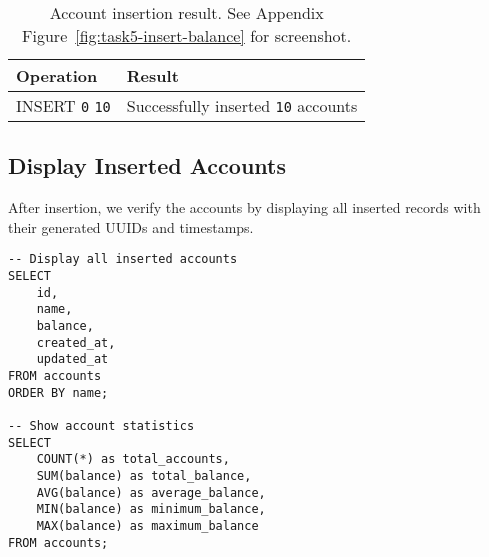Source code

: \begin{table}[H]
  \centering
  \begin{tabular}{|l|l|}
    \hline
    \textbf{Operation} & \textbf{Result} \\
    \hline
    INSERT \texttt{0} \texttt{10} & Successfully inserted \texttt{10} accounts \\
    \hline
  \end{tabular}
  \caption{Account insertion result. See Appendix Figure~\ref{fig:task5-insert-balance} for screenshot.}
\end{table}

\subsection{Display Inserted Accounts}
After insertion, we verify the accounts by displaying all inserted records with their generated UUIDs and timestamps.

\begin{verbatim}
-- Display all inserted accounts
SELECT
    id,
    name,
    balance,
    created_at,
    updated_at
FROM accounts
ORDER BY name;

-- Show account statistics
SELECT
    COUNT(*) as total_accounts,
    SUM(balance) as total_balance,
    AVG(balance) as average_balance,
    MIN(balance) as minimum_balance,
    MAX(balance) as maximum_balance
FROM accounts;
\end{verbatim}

++++++++++++++++++++

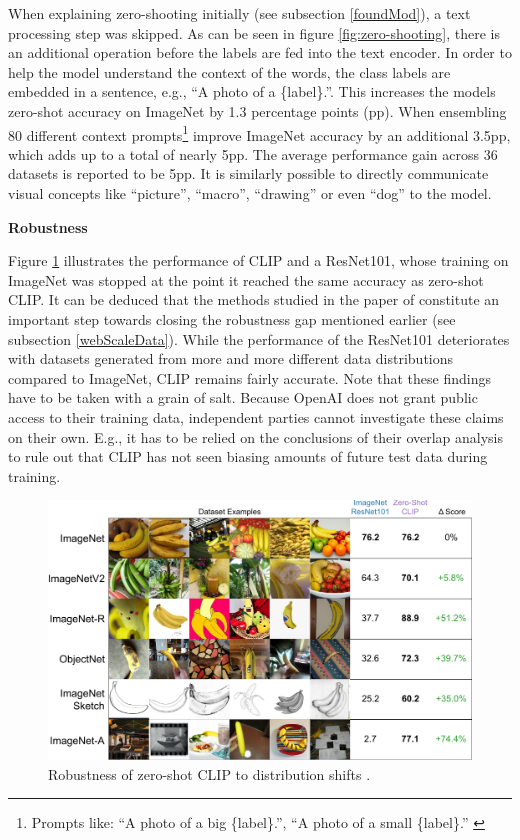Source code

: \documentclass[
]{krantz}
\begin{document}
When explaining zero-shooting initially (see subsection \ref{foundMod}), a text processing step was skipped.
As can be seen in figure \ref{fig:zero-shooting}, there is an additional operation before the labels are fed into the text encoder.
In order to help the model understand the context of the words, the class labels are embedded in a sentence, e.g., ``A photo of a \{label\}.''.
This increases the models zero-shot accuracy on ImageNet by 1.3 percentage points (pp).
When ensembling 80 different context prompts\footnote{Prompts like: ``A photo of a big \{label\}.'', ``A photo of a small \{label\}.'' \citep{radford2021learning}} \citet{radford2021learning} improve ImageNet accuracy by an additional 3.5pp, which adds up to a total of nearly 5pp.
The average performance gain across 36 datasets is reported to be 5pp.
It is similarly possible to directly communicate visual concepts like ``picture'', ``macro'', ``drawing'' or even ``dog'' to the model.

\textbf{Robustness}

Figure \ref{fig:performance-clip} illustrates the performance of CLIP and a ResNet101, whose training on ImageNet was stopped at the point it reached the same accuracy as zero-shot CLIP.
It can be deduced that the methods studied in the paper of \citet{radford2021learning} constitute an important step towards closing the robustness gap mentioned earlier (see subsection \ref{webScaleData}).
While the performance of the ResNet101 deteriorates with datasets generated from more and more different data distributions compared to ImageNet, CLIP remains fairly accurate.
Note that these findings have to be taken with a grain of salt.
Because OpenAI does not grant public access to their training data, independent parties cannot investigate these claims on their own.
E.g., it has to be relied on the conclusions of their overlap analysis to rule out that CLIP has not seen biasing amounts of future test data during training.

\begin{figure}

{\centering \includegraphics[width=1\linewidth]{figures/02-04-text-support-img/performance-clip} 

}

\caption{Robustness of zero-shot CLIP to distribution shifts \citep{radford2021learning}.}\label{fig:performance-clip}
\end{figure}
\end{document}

++++++++++++++++++++

- **EXERCISE DIRECTIONS**:
In the entries above, restate word for word the lines between the one holding "It can be deduced" and the one holding "Because OpenAI does", inclusive, and nothing besides.

- **ANSWER SECTION**:
It can be deduced that the methods studied in the paper of \citet{radford2021learning} constitute an important step towards closing the robustness gap mentioned earlier (see subsection \ref{webScaleData}).
While the performance of the ResNet101 deteriorates with datasets generated from more and more different data distributions compared to ImageNet, CLIP remains fairly accurate.
Note that these findings have to be taken with a grain of salt.
Because OpenAI does not grant public access to their training data, independent parties cannot investigate these claims on their own.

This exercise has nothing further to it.